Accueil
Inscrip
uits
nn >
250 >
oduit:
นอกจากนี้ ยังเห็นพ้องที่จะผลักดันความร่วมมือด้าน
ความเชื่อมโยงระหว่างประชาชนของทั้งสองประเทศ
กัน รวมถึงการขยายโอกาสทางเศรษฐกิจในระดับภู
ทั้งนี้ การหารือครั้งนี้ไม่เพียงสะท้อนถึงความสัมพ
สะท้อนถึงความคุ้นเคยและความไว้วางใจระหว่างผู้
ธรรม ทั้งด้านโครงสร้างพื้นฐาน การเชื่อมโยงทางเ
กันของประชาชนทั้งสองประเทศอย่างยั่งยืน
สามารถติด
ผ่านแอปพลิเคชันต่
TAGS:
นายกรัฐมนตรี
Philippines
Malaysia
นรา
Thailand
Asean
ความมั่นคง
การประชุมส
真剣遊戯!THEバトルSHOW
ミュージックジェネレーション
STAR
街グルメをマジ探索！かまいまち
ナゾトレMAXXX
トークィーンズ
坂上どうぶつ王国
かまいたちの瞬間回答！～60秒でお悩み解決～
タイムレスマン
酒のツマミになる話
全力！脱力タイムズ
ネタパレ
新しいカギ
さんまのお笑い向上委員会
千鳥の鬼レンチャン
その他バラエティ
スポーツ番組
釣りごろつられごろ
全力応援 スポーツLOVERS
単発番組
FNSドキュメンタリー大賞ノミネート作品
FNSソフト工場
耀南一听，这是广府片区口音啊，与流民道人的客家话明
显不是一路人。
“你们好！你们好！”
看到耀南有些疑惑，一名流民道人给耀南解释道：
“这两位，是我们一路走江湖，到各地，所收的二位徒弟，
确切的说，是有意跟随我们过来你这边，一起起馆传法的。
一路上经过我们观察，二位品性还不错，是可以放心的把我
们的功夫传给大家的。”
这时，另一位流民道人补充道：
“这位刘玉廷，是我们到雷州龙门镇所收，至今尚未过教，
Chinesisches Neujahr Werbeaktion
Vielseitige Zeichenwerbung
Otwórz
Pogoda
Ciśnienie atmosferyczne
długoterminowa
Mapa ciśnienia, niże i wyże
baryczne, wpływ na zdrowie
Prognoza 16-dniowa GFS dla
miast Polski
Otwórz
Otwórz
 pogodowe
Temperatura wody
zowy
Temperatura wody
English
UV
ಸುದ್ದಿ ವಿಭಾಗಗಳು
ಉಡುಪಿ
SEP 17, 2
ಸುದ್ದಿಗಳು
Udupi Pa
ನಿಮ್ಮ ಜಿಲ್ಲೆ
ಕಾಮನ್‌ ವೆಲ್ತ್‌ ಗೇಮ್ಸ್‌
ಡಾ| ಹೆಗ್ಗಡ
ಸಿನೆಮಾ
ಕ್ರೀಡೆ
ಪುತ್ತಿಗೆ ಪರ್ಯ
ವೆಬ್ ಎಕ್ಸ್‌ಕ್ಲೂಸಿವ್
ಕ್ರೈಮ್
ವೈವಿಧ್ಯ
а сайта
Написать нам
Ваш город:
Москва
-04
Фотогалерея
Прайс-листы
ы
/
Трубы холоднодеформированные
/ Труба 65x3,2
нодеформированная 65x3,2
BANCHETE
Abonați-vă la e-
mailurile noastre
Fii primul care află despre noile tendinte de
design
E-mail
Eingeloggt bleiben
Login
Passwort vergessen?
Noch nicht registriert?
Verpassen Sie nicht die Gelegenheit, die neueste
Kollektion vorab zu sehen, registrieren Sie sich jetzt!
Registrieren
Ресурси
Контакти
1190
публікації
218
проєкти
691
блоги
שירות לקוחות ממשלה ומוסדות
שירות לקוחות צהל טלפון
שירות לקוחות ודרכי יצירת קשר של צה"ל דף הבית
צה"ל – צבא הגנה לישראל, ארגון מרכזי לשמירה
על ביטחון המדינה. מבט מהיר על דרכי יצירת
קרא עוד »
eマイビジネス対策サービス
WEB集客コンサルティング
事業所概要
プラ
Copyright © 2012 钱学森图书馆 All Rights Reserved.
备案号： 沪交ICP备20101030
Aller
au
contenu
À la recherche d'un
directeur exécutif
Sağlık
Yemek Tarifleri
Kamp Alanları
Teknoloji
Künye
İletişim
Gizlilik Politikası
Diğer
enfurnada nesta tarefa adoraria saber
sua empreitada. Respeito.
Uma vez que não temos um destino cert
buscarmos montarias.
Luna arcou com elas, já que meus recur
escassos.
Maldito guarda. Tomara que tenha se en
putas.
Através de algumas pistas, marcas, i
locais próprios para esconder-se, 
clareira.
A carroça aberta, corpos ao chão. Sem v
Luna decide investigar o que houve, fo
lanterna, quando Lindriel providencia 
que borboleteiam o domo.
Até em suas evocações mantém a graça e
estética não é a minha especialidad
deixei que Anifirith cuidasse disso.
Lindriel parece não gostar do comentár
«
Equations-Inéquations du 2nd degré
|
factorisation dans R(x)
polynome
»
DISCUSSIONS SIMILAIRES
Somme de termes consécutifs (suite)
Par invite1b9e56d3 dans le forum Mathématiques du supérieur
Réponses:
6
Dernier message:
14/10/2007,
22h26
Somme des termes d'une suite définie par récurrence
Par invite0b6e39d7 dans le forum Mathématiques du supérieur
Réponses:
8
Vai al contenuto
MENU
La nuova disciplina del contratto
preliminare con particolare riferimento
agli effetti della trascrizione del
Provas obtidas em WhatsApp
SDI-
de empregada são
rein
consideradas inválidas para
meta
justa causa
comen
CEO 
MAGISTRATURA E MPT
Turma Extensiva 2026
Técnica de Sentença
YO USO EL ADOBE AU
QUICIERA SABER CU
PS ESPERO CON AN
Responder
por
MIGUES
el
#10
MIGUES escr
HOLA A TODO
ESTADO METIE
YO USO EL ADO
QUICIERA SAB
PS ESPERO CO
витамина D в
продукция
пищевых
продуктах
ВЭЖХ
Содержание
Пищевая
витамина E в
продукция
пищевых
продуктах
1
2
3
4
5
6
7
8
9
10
#####
**Work order**
Each entry above must be repeated exactly, with nothing dropped.

**Solution to this exercise**
Accueil
Inscrip
uits
nn >
250 >
oduit:
นอกจากนี้ ยังเห็นพ้องที่จะผลักดันความร่วมมือด้าน
ความเชื่อมโยงระหว่างประชาชนของทั้งสองประเทศ
กัน รวมถึงการขยายโอกาสทางเศรษฐกิจในระดับภู
ทั้งนี้ การหารือครั้งนี้ไม่เพียงสะท้อนถึงความสัมพ
สะท้อนถึงความคุ้นเคยและความไว้วางใจระหว่างผู้
ธรรม ทั้งด้านโครงสร้างพื้นฐาน การเชื่อมโยงทางเ
กันของประชาชนทั้งสองประเทศอย่างยั่งยืน
สามารถติด
ผ่านแอปพลิเคชันต่
TAGS:
นายกรัฐมนตรี
Philippines
Malaysia
นรา
Thailand
Asean
ความมั่นคง
การประชุมส
真剣遊戯!THEバトルSHOW
ミュージックジェネレーション
STAR
街グルメをマジ探索！かまいまち
ナゾトレMAXXX
トークィーンズ
坂上どうぶつ王国
かまいたちの瞬間回答！～60秒でお悩み解決～
タイムレスマン
酒のツマミになる話
全力！脱力タイムズ
ネタパレ
新しいカギ
さんまのお笑い向上委員会
千鳥の鬼レンチャン
その他バラエティ
スポーツ番組
釣りごろつられごろ
全力応援 スポーツLOVERS
単発番組
FNSドキュメンタリー大賞ノミネート作品
FNSソフト工場
耀南一听，这是广府片区口音啊，与流民道人的客家话明
显不是一路人。
“你们好！你们好！”
看到耀南有些疑惑，一名流民道人给耀南解释道：
“这两位，是我们一路走江湖，到各地，所收的二位徒弟，
确切的说，是有意跟随我们过来你这边，一起起馆传法的。
一路上经过我们观察，二位品性还不错，是可以放心的把我
们的功夫传给大家的。”
这时，另一位流民道人补充道：
“这位刘玉廷，是我们到雷州龙门镇所收，至今尚未过教，
Chinesisches Neujahr Werbeaktion
Vielseitige Zeichenwerbung
Otwórz
Pogoda
Ciśnienie atmosferyczne
długoterminowa
Mapa ciśnienia, niże i wyże
baryczne, wpływ na zdrowie
Prognoza 16-dniowa GFS dla
miast Polski
Otwórz
Otwórz
 pogodowe
Temperatura wody
zowy
Temperatura wody
English
UV
ಸುದ್ದಿ ವಿಭಾಗಗಳು
ಉಡುಪಿ
SEP 17, 2
ಸುದ್ದಿಗಳು
Udupi Pa
ನಿಮ್ಮ ಜಿಲ್ಲೆ
ಕಾಮನ್‌ ವೆಲ್ತ್‌ ಗೇಮ್ಸ್‌
ಡಾ| ಹೆಗ್ಗಡ
ಸಿನೆಮಾ
ಕ್ರೀಡೆ
ಪುತ್ತಿಗೆ ಪರ್ಯ
ವೆಬ್ ಎಕ್ಸ್‌ಕ್ಲೂಸಿವ್
ಕ್ರೈಮ್
ವೈವಿಧ್ಯ
а сайта
Написать нам
Ваш город:
Москва
-04
Фотогалерея
Прайс-листы
ы
/
Трубы холоднодеформированные
/ Труба 65x3,2
нодеформированная 65x3,2
BANCHETE
Abonați-vă la e-
mailurile noastre
Fii primul care află despre noile tendinte de
design
E-mail
Eingeloggt bleiben
Login
Passwort vergessen?
Noch nicht registriert?
Verpassen Sie nicht die Gelegenheit, die neueste
Kollektion vorab zu sehen, registrieren Sie sich jetzt!
Registrieren
Ресурси
Контакти
1190
публікації
218
проєкти
691
блоги
שירות לקוחות ממשלה ומוסדות
שירות לקוחות צהל טלפון
שירות לקוחות ודרכי יצירת קשר של צה"ל דף הבית
צה"ל – צבא הגנה לישראל, ארגון מרכזי לשמירה
על ביטחון המדינה. מבט מהיר על דרכי יצירת
קרא עוד »
eマイビジネス対策サービス
WEB集客コンサルティング
事業所概要
プラ
Copyright © 2012 钱学森图书馆 All Rights Reserved.
备案号： 沪交ICP备20101030
Aller
au
contenu
À la recherche d'un
directeur exécutif
Sağlık
Yemek Tarifleri
Kamp Alanları
Teknoloji
Künye
İletişim
Gizlilik Politikası
Diğer
enfurnada nesta tarefa adoraria saber
sua empreitada. Respeito.
Uma vez que não temos um destino cert
buscarmos montarias.
Luna arcou com elas, já que meus recur
escassos.
Maldito guarda. Tomara que tenha se en
putas.
Através de algumas pistas, marcas, i
locais próprios para esconder-se, 
clareira.
A carroça aberta, corpos ao chão. Sem v
Luna decide investigar o que houve, fo
lanterna, quando Lindriel providencia 
que borboleteiam o domo.
Até em suas evocações mantém a graça e
estética não é a minha especialidad
deixei que Anifirith cuidasse disso.
Lindriel parece não gostar do comentár
«
Equations-Inéquations du 2nd degré
|
factorisation dans R(x)
polynome
»
DISCUSSIONS SIMILAIRES
Somme de termes consécutifs (suite)
Par invite1b9e56d3 dans le forum Mathématiques du supérieur
Réponses:
6
Dernier message:
14/10/2007,
22h26
Somme des termes d'une suite définie par récurrence
Par invite0b6e39d7 dans le forum Mathématiques du supérieur
Réponses:
8
Vai al contenuto
MENU
La nuova disciplina del contratto
preliminare con particolare riferimento
agli effetti della trascrizione del
Provas obtidas em WhatsApp
SDI-
de empregada são
rein
consideradas inválidas para
meta
justa causa
comen
CEO 
MAGISTRATURA E MPT
Turma Extensiva 2026
Técnica de Sentença
YO USO EL ADOBE AU
QUICIERA SABER CU
PS ESPERO CON AN
Responder
por
MIGUES
el
#10
MIGUES escr
HOLA A TODO
ESTADO METIE
YO USO EL ADO
QUICIERA SAB
PS ESPERO CO
витамина D в
продукция
пищевых
продуктах
ВЭЖХ
Содержание
Пищевая
витамина E в
продукция
пищевых
продуктах
1
2
3
4
5
6
7
8
9
10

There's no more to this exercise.